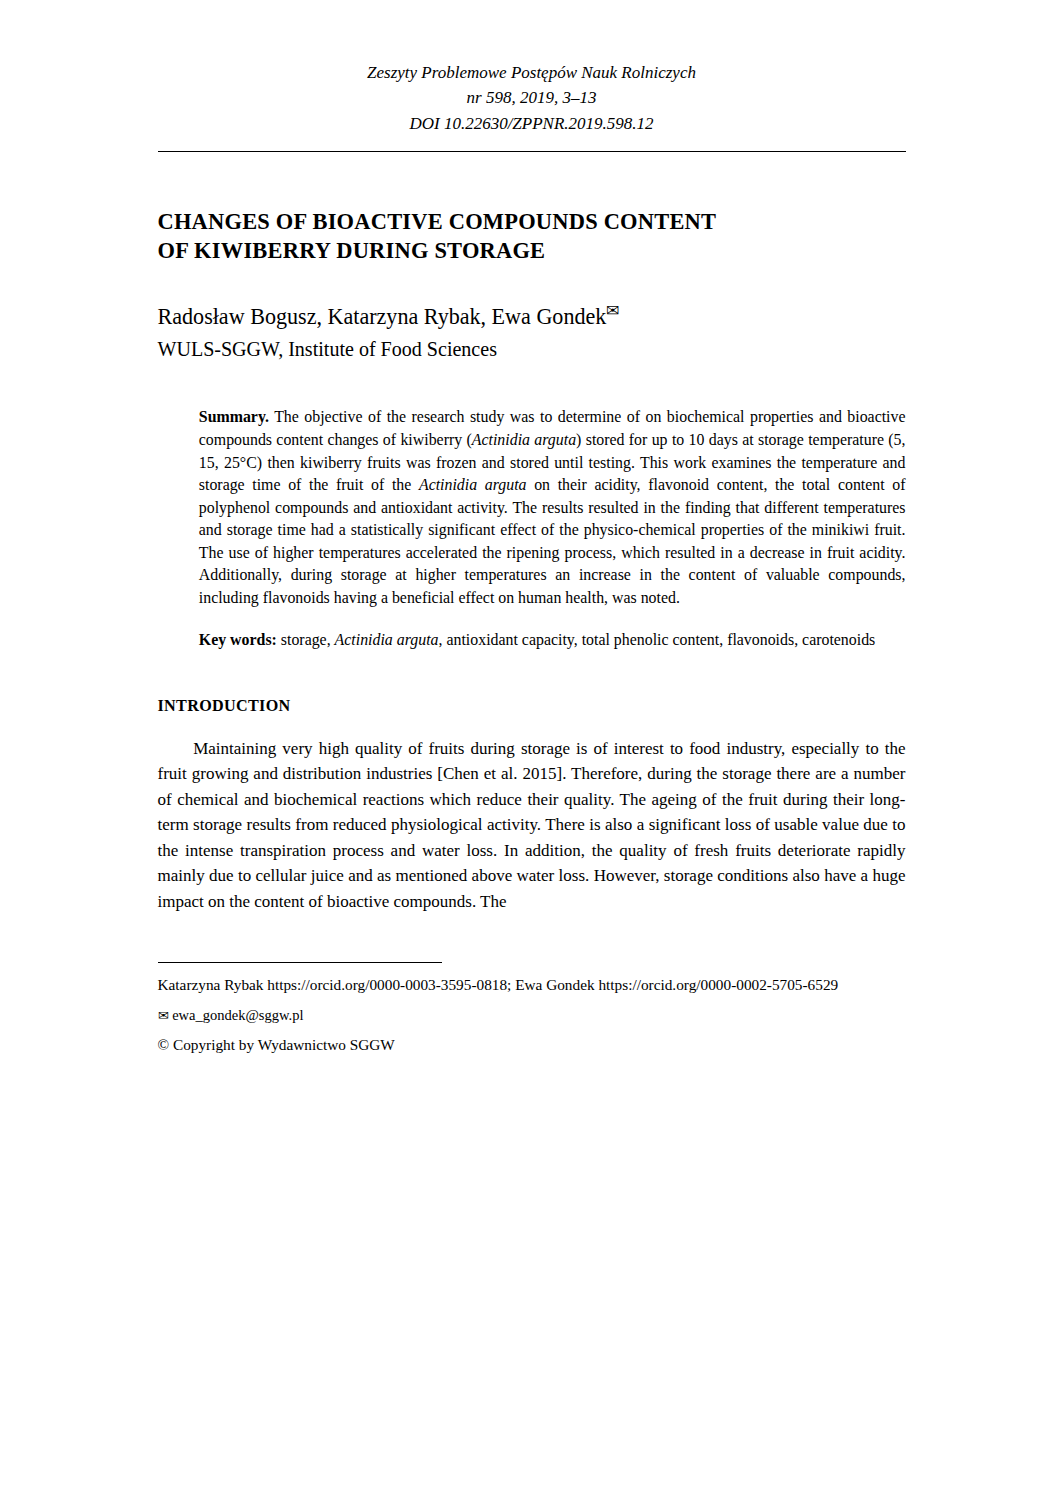Zeszyty Problemowe Postępów Nauk Rolniczych nr 598, 2019, 3–13 DOI 10.22630/ZPPNR.2019.598.12
Changes of bioactive compounds content
of kiwiberry during storage
Radosław Bogusz, Katarzyna Rybak, Ewa Gondek✉
WULS-SGGW, Institute of Food Sciences
Summary. The objective of the research study was to determine of on biochemical properties and bioactive compounds content changes of kiwiberry (Actinidia arguta) stored for up to 10 days at storage temperature (5, 15, 25°C) then kiwiberry fruits was frozen and stored until testing. This work examines the temperature and storage time of the fruit of the Actinidia arguta on their acidity, flavonoid content, the total content of polyphenol compounds and antioxidant activity. The results resulted in the finding that different temperatures and storage time had a statistically significant effect of the physico-chemical properties of the minikiwi fruit. The use of higher temperatures accelerated the ripening process, which resulted in a decrease in fruit acidity. Additionally, during storage at higher temperatures an increase in the content of valuable compounds, including flavonoids having a beneficial effect on human health, was noted.
Key words: storage, Actinidia arguta, antioxidant capacity, total phenolic content, flavonoids, carotenoids
Introduction
Maintaining very high quality of fruits during storage is of interest to food industry, especially to the fruit growing and distribution industries [Chen et al. 2015]. Therefore, during the storage there are a number of chemical and biochemical reactions which reduce their quality. The ageing of the fruit during their long-term storage results from reduced physiological activity. There is also a significant loss of usable value due to the intense transpiration process and water loss. In addition, the quality of fresh fruits deteriorate rapidly mainly due to cellular juice and as mentioned above water loss. However, storage conditions also have a huge impact on the content of bioactive compounds. The
Katarzyna Rybak https://orcid.org/0000-0003-3595-0818; Ewa Gondek https://orcid.org/0000-0002-5705-6529
✉ ewa_gondek@sggw.pl
© Copyright by Wydawnictwo SGGW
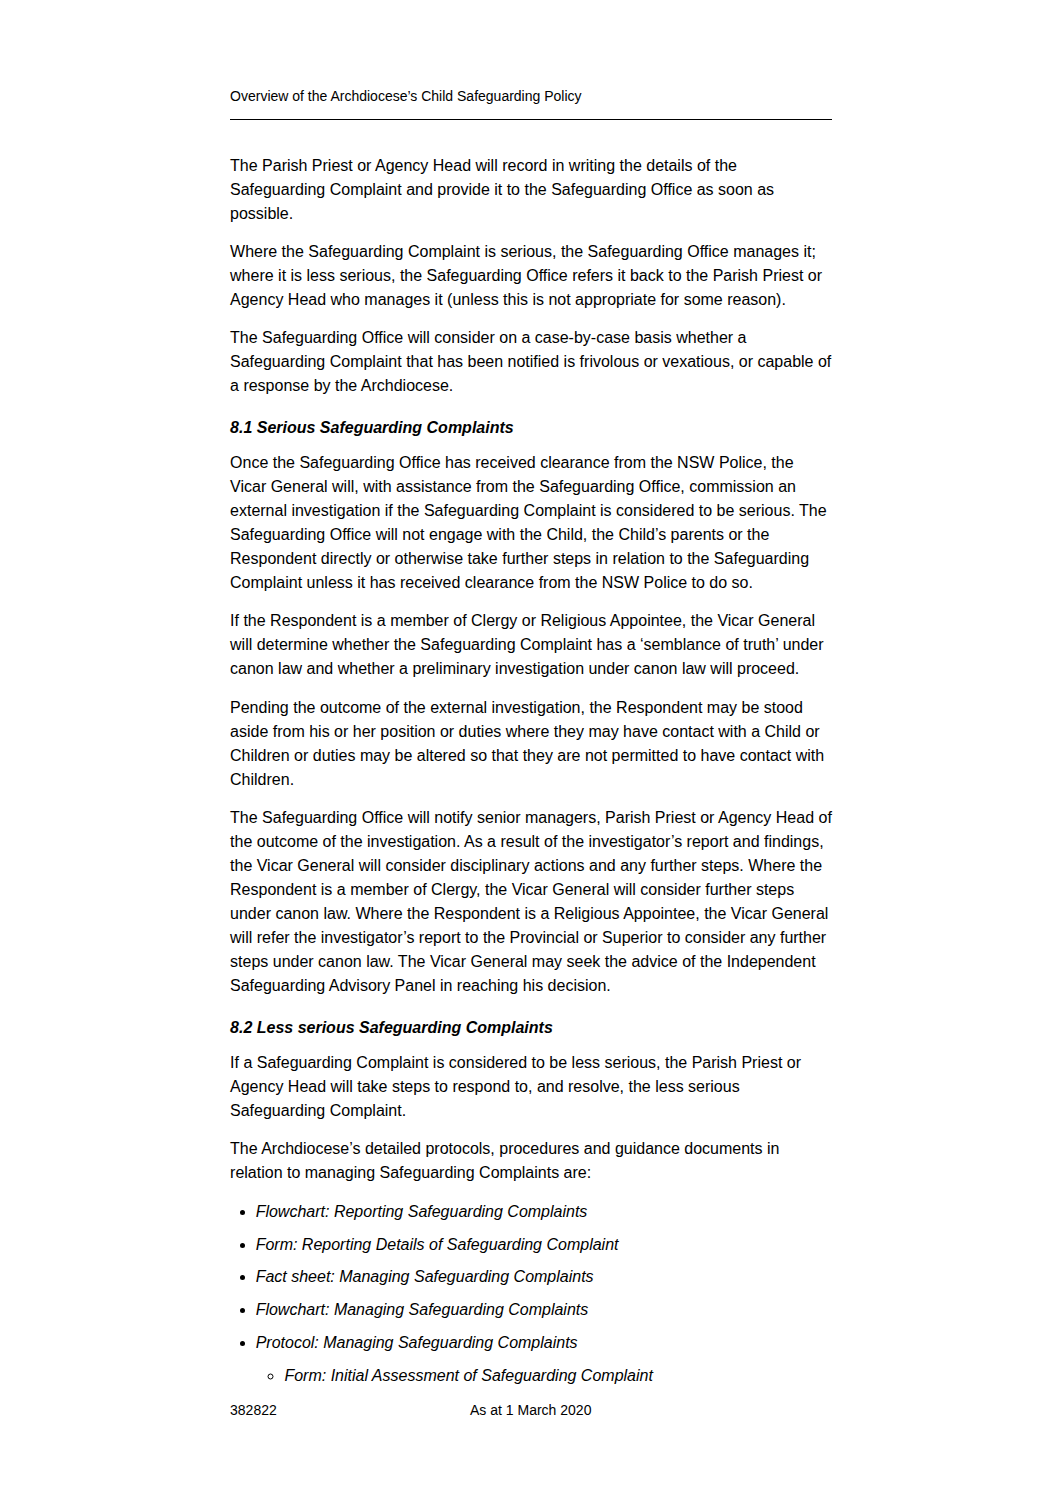Overview of the Archdiocese’s Child Safeguarding Policy
The Parish Priest or Agency Head will record in writing the details of the Safeguarding Complaint and provide it to the Safeguarding Office as soon as possible.
Where the Safeguarding Complaint is serious, the Safeguarding Office manages it; where it is less serious, the Safeguarding Office refers it back to the Parish Priest or Agency Head who manages it (unless this is not appropriate for some reason).
The Safeguarding Office will consider on a case-by-case basis whether a Safeguarding Complaint that has been notified is frivolous or vexatious, or capable of a response by the Archdiocese.
8.1 Serious Safeguarding Complaints
Once the Safeguarding Office has received clearance from the NSW Police, the Vicar General will, with assistance from the Safeguarding Office, commission an external investigation if the Safeguarding Complaint is considered to be serious. The Safeguarding Office will not engage with the Child, the Child’s parents or the Respondent directly or otherwise take further steps in relation to the Safeguarding Complaint unless it has received clearance from the NSW Police to do so.
If the Respondent is a member of Clergy or Religious Appointee, the Vicar General will determine whether the Safeguarding Complaint has a ‘semblance of truth’ under canon law and whether a preliminary investigation under canon law will proceed.
Pending the outcome of the external investigation, the Respondent may be stood aside from his or her position or duties where they may have contact with a Child or Children or duties may be altered so that they are not permitted to have contact with Children.
The Safeguarding Office will notify senior managers, Parish Priest or Agency Head of the outcome of the investigation. As a result of the investigator’s report and findings, the Vicar General will consider disciplinary actions and any further steps. Where the Respondent is a member of Clergy, the Vicar General will consider further steps under canon law. Where the Respondent is a Religious Appointee, the Vicar General will refer the investigator’s report to the Provincial or Superior to consider any further steps under canon law. The Vicar General may seek the advice of the Independent Safeguarding Advisory Panel in reaching his decision.
8.2 Less serious Safeguarding Complaints
If a Safeguarding Complaint is considered to be less serious, the Parish Priest or Agency Head will take steps to respond to, and resolve, the less serious Safeguarding Complaint.
The Archdiocese’s detailed protocols, procedures and guidance documents in relation to managing Safeguarding Complaints are:
Flowchart: Reporting Safeguarding Complaints
Form: Reporting Details of Safeguarding Complaint
Fact sheet: Managing Safeguarding Complaints
Flowchart: Managing Safeguarding Complaints
Protocol: Managing Safeguarding Complaints
Form: Initial Assessment of Safeguarding Complaint
382822 As at 1 March 2020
+ + + +
- Exercise details -
Each line of the data needs to be output exactly, with any image excluded.

- Output of the task -
Zeszyty Problemowe Postępów Nauk Rolniczych nr 598, 2019, 3–13 DOI 10.22630/ZPPNR.2019.598.12
Changes of bioactive compounds content
of kiwiberry during storage
Radosław Bogusz, Katarzyna Rybak, Ewa Gondek✉
WULS-SGGW, Institute of Food Sciences
Summary. The objective of the research study was to determine of on biochemical properties and bioactive compounds content changes of kiwiberry (Actinidia arguta) stored for up to 10 days at storage temperature (5, 15, 25°C) then kiwiberry fruits was frozen and stored until testing. This work examines the temperature and storage time of the fruit of the Actinidia arguta on their acidity, flavonoid content, the total content of polyphenol compounds and antioxidant activity. The results resulted in the finding that different temperatures and storage time had a statistically significant effect of the physico-chemical properties of the minikiwi fruit. The use of higher temperatures accelerated the ripening process, which resulted in a decrease in fruit acidity. Additionally, during storage at higher temperatures an increase in the content of valuable compounds, including flavonoids having a beneficial effect on human health, was noted.
Key words: storage, Actinidia arguta, antioxidant capacity, total phenolic content, flavonoids, carotenoids
Introduction
Maintaining very high quality of fruits during storage is of interest to food industry, especially to the fruit growing and distribution industries [Chen et al. 2015]. Therefore, during the storage there are a number of chemical and biochemical reactions which reduce their quality. The ageing of the fruit during their long-term storage results from reduced physiological activity. There is also a significant loss of usable value due to the intense transpiration process and water loss. In addition, the quality of fresh fruits deteriorate rapidly mainly due to cellular juice and as mentioned above water loss. However, storage conditions also have a huge impact on the content of bioactive compounds. The
Katarzyna Rybak https://orcid.org/0000-0003-3595-0818; Ewa Gondek https://orcid.org/0000-0002-5705-6529
✉ ewa_gondek@sggw.pl
© Copyright by Wydawnictwo SGGW
Overview of the Archdiocese’s Child Safeguarding Policy
The Parish Priest or Agency Head will record in writing the details of the Safeguarding Complaint and provide it to the Safeguarding Office as soon as possible.
Where the Safeguarding Complaint is serious, the Safeguarding Office manages it; where it is less serious, the Safeguarding Office refers it back to the Parish Priest or Agency Head who manages it (unless this is not appropriate for some reason).
The Safeguarding Office will consider on a case-by-case basis whether a Safeguarding Complaint that has been notified is frivolous or vexatious, or capable of a response by the Archdiocese.
8.1 Serious Safeguarding Complaints
Once the Safeguarding Office has received clearance from the NSW Police, the Vicar General will, with assistance from the Safeguarding Office, commission an external investigation if the Safeguarding Complaint is considered to be serious. The Safeguarding Office will not engage with the Child, the Child’s parents or the Respondent directly or otherwise take further steps in relation to the Safeguarding Complaint unless it has received clearance from the NSW Police to do so.
If the Respondent is a member of Clergy or Religious Appointee, the Vicar General will determine whether the Safeguarding Complaint has a ‘semblance of truth’ under canon law and whether a preliminary investigation under canon law will proceed.
Pending the outcome of the external investigation, the Respondent may be stood aside from his or her position or duties where they may have contact with a Child or Children or duties may be altered so that they are not permitted to have contact with Children.
The Safeguarding Office will notify senior managers, Parish Priest or Agency Head of the outcome of the investigation. As a result of the investigator’s report and findings, the Vicar General will consider disciplinary actions and any further steps. Where the Respondent is a member of Clergy, the Vicar General will consider further steps under canon law. Where the Respondent is a Religious Appointee, the Vicar General will refer the investigator’s report to the Provincial or Superior to consider any further steps under canon law. The Vicar General may seek the advice of the Independent Safeguarding Advisory Panel in reaching his decision.
8.2 Less serious Safeguarding Complaints
If a Safeguarding Complaint is considered to be less serious, the Parish Priest or Agency Head will take steps to respond to, and resolve, the less serious Safeguarding Complaint.
The Archdiocese’s detailed protocols, procedures and guidance documents in relation to managing Safeguarding Complaints are:
Flowchart: Reporting Safeguarding Complaints
Form: Reporting Details of Safeguarding Complaint
Fact sheet: Managing Safeguarding Complaints
Flowchart: Managing Safeguarding Complaints
Protocol: Managing Safeguarding Complaints
Form: Initial Assessment of Safeguarding Complaint
382822 As at 1 March 2020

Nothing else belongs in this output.